When my youngest son turned 20 we invited four of his seven birth siblings over for a cookout. The following year, all eight of the siblings come together for the first time ever to celebrate sibling number six’s high school graduation. Their birth mother is proud of her English. When we first met she spoke mostly Khmer, and did not know she could ever be free. She is grateful her oldest five children can call me for help she does not know how to give. We two mothers split the tab at the Chinese restaurant.
Since the divorce, my house has been home to our two sons, one son’s best friend, one goddaughter, two stepkids, one first generation college kid from Boston, one trans youth with unsupportive parents, and three of my son’s birth siblings. They tell me they know I’m here for them. They tell me their stories and let me love them. They come and they go. They sometimes need money and text emojis full of gratitude. They worry about each other and ask for life advice over sushi. They pile into my living room on Thanksgiving. They make vegan pudding, add cayenne pepper to the turkey meat, and rock the rafters with laughter.

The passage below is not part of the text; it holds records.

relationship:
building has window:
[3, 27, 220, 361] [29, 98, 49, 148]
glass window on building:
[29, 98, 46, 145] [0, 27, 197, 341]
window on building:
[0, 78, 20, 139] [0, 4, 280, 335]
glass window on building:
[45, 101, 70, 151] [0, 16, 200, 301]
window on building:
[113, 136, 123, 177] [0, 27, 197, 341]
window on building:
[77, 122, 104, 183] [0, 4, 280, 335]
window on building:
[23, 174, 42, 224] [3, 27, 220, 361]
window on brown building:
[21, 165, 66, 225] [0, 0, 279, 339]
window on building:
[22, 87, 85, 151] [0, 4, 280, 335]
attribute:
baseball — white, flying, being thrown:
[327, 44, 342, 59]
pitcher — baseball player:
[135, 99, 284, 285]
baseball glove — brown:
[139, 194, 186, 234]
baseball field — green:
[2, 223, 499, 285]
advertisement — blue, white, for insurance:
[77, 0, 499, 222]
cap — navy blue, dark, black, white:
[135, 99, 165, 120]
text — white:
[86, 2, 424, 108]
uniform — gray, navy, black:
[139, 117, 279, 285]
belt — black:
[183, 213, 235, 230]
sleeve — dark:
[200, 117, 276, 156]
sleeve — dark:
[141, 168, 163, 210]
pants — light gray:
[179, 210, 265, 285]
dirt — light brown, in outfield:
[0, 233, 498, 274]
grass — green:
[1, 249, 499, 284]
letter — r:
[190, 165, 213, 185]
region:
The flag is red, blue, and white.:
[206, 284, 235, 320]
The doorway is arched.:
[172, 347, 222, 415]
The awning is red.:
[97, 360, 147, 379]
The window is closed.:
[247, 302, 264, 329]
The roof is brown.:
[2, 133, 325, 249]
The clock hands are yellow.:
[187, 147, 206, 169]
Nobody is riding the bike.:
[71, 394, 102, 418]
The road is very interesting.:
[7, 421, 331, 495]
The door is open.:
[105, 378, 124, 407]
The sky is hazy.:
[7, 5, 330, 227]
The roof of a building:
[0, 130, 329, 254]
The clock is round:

Just a week after that Holiday-Party-of-the-Awkward-Question, this happens: It’s Christmas night and Lulu, my son’s 24-year-old sister, has just arrived from visiting her boyfriend’s family. She hands me a gift bag. Lulu is the last of the siblings to let me into her sphere. She is cautious, having learned too many hard lessons to extend trust easily. To tell you one small part of her story would break your heart; to share more might compel you to Do Something.
She watches me as I take colored tissue out of the bag and withdraw a wooden block. “You always stand taller when you kneel to help a child” is painted across the top. Involuntarily my hand goes to my chest. It rests there over my heart as she says, there’s something else, and I reach back in to discover a thin charm bracelet in a delicate mesh bag.
“I have one too,” she says, holding out her wrist. “When you wear it and look down, you’ll know that we’re connected.”
I slip the bracelet over my hand. Lulu’s sister helps me pull the maroon cords snug.
“Oh, don’t cry!” Lulu says.
“I told you she would cry!” her boyfriend chimes from across the room.
“I love it,” I say.
Now do you see how meaningless that original question is? I do not ‘have’ my children. They are people, not possessions. I carry the names of every child I’ve loved etched on rooms in the chambers of my heart; I close my eyes and conjure memories of time they spent in these walls, whether for a matter of days or years.
The more meaningful question by far is, How many children know they have me?